Venue
Tate Liverpool
Location
North West England

Over recent years there has been a resurgence of interest in the life and works of William Blake. Here is a man, born over 250 years ago, who still has something relevant and special to say to a contemporary audience.

This exhibition allows us to build on our experience of his work and shows another facet after the excellent show at the Whitworth Art Gallery last year.

Blake, it seems to me, was our Renaissance man; a painter, printmaker, poet and philosopher. You might not like all of his work, I find some of it quite hard to relate to, but he was an excellent draughtsman and there is something of genius in his line. He seems at times to be a precursor of so much that has been made since. His visions of the afterlife seem to me a delightful counterpoint to the science fiction paintings on show as you enter the Glenn Brown exhibition on the fourth floor of Tate Liverpool. Blake was largely ignored in his lifetime.

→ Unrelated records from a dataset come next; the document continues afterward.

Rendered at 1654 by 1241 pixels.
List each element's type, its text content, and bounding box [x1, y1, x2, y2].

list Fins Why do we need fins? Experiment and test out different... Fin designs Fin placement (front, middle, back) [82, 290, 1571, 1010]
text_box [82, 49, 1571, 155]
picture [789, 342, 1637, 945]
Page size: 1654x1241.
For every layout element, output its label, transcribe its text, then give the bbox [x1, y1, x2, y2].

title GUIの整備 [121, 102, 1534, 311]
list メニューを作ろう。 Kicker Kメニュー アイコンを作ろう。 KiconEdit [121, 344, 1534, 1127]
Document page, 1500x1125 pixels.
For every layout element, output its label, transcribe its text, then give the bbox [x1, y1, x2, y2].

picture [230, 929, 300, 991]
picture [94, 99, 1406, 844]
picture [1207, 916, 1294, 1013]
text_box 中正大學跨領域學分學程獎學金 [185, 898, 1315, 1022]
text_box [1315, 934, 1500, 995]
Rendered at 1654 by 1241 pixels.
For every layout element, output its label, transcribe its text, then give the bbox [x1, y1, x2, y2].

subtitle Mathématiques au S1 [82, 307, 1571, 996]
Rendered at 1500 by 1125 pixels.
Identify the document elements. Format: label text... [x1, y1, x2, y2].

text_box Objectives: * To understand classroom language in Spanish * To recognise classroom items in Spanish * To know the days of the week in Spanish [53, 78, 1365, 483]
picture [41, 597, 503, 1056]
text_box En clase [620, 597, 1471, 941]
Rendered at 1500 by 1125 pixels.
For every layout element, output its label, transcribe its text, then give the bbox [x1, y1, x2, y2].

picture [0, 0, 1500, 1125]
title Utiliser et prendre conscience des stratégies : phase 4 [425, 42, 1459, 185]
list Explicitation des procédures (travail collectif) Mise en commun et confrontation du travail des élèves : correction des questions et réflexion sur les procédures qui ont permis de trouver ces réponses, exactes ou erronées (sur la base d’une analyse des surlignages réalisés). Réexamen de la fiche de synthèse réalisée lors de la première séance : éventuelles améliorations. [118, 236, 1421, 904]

I find his radical religious views difficult but here was someone who helps us to analyse the world around us. He encourages us to think about how small we are, and how the universe is so vast. A timely reminder in our celebrity obsessed society. He had his own belief system, he made himself one of society's outsiders, which over the past 250 years has made him a major influence on pop movements, musicians, writers, artists and thinkers.

This exhibition brings together an exciting body of works from the Tate's collection, showing the links with John Milton, concerns with innocence and experience and the choices we have to make in life, the internal battles we face in our need to understand the world around us.

The Book of Job engravings are incredible.